As far as automatically loading wallpapers from an external source goes, apparently the application Wally (http://www.becrux.com/index.php?page=projects&name=wally) is the go to app to make this happen, and better still, it's open source. It looks like uploading images to flickr would be just about all it would take to make this work. Fans could subscribe to your user, or album, or even specific tags, it looks like.
2. 3D Printing
I think there is potential for the 3D printing idea to work even though you're a painter, but It would involve some work on your end. This isn't something I've put any thought into before now, so if the idea seems a but raw, it is.
I've noticed there is a lot of texture in your pieces. If you amplifiied this, you could potentially produce something that looked like an etching of your piece, which could be printed from a 3D printer. If you recommended the use of porous materials in the printing process, someone printing one of these 3D "prints" could then almost do a paint by numbers using acrylics or what have you, using the topographical differences of each area as a guide, and they could replicate (in much less detail) one of your paintings as a fun weekend project, while still keeping the whole thing on rails. This sounds like something that might be more fun for kids (at least the painting part) than adults, since it would produce something of far lower quality than your orginal, but it's still something that might help build a community around your work, and build future interest, especially if the process of creating the 3D model was not prohibitively complex.
3. Videos
Mike Krahulik of Penny Arcade (penny-arcade.com) does a regular streamcast of himself drawing one of that weeks comics, and he has two way communication with the audience.
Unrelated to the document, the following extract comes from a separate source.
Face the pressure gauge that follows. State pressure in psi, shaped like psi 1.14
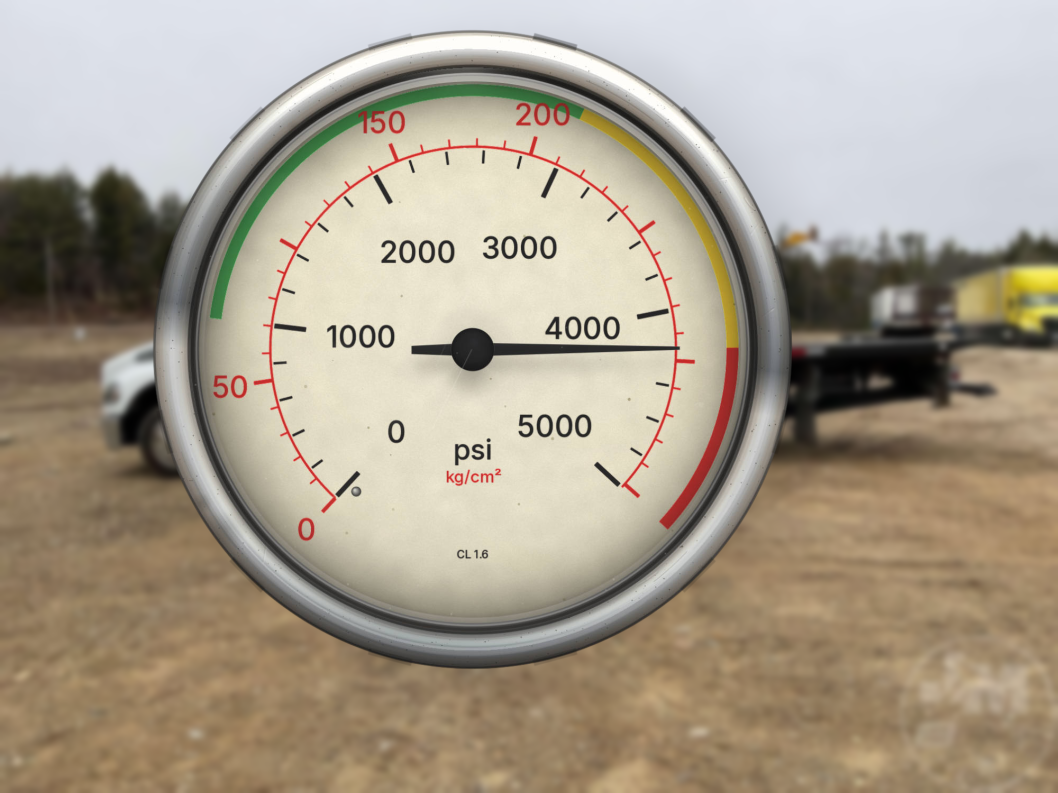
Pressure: psi 4200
Now, I know that you said the instructional videos you've posted do a lot better than posts of you painting, but it seems like a mixture of the two could get you major traction, especially if they were live, and the time you paint is pretty regular (I don't know how long your projects tend to take, but I'm not trying to suggested blank canvas to completion in one go). If you made yourself available to your fans while painting, and then also posted the video/s of the project after the fact, it might allow fans to go with you the entire way, while asking pointers, or asking you to go over some specific technique in more detail (you could have a scratch canvas set up nearby for this possibility). Again, as others have suggested you could also take suggestions, with your viewers voting on the spot. At the end of a project, you could then (another suggestion from abve) time lapse the entire painting by stitching together the various videos of each streaming session. All of these things working together could really help in creating not only fans, but a sort of audience, turning your process into a series of performances, and the overall process into another separate interest creating good.